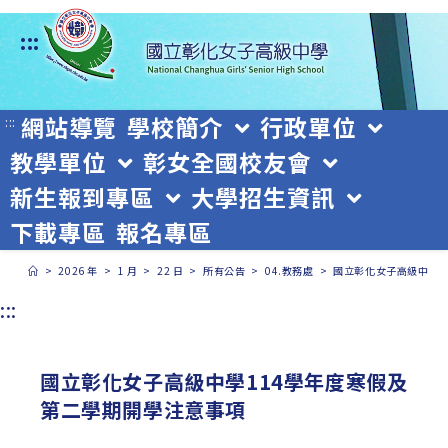
跳
:::
轉
至
主
網站導覽
學校簡介
行政單位
:::
教學單位
彰女全國校友會
要
新生報到專區
大學招生資訊
內
下載專區
報名專區
容
>
2026 年
>
1 月
>
22 日
>
所有公告
>
04.教務處
>
國立彰化女子高級中學1
:::
國立彰化女子高級中學114學年度寒假及
第二學期開學注意事項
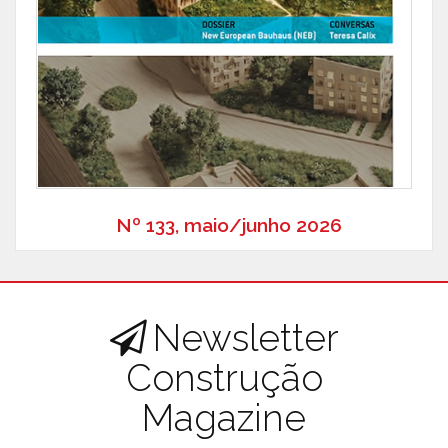
Nº 133, maio/junho 2026
Newsletter
Construção
Magazine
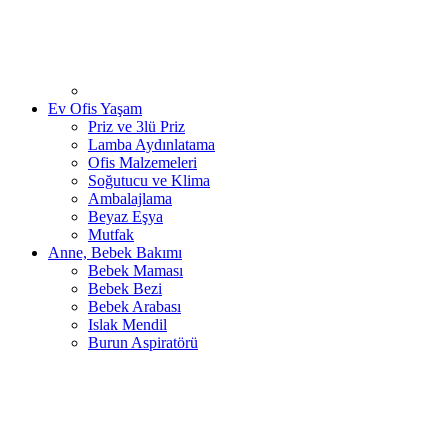
Ev Ofis Yaşam
Priz ve 3lü Priz
Lamba Aydınlatama
Ofis Malzemeleri
Soğutucu ve Klima
Ambalajlama
Beyaz Eşya
Mutfak
Anne, Bebek Bakımı
Bebek Maması
Bebek Bezi
Bebek Arabası
Islak Mendil
Burun Aspiratörü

----

- WORK TASK
With images excluded, write the records above out again exactly.

- SOLUTION TO THE PROBLEM
跳
:::
轉
至
主
網站導覽
學校簡介
行政單位
:::
教學單位
彰女全國校友會
要
新生報到專區
大學招生資訊
內
下載專區
報名專區
容
>
2026 年
>
1 月
>
22 日
>
所有公告
>
04.教務處
>
國立彰化女子高級中學1
:::
國立彰化女子高級中學114學年度寒假及
第二學期開學注意事項
Nº 133, maio/junho 2026
Newsletter
Construção
Magazine
Ev Ofis Yaşam
Priz ve 3lü Priz
Lamba Aydınlatama
Ofis Malzemeleri
Soğutucu ve Klima
Ambalajlama
Beyaz Eşya
Mutfak
Anne, Bebek Bakımı
Bebek Maması
Bebek Bezi
Bebek Arabası
Islak Mendil
Burun Aspiratörü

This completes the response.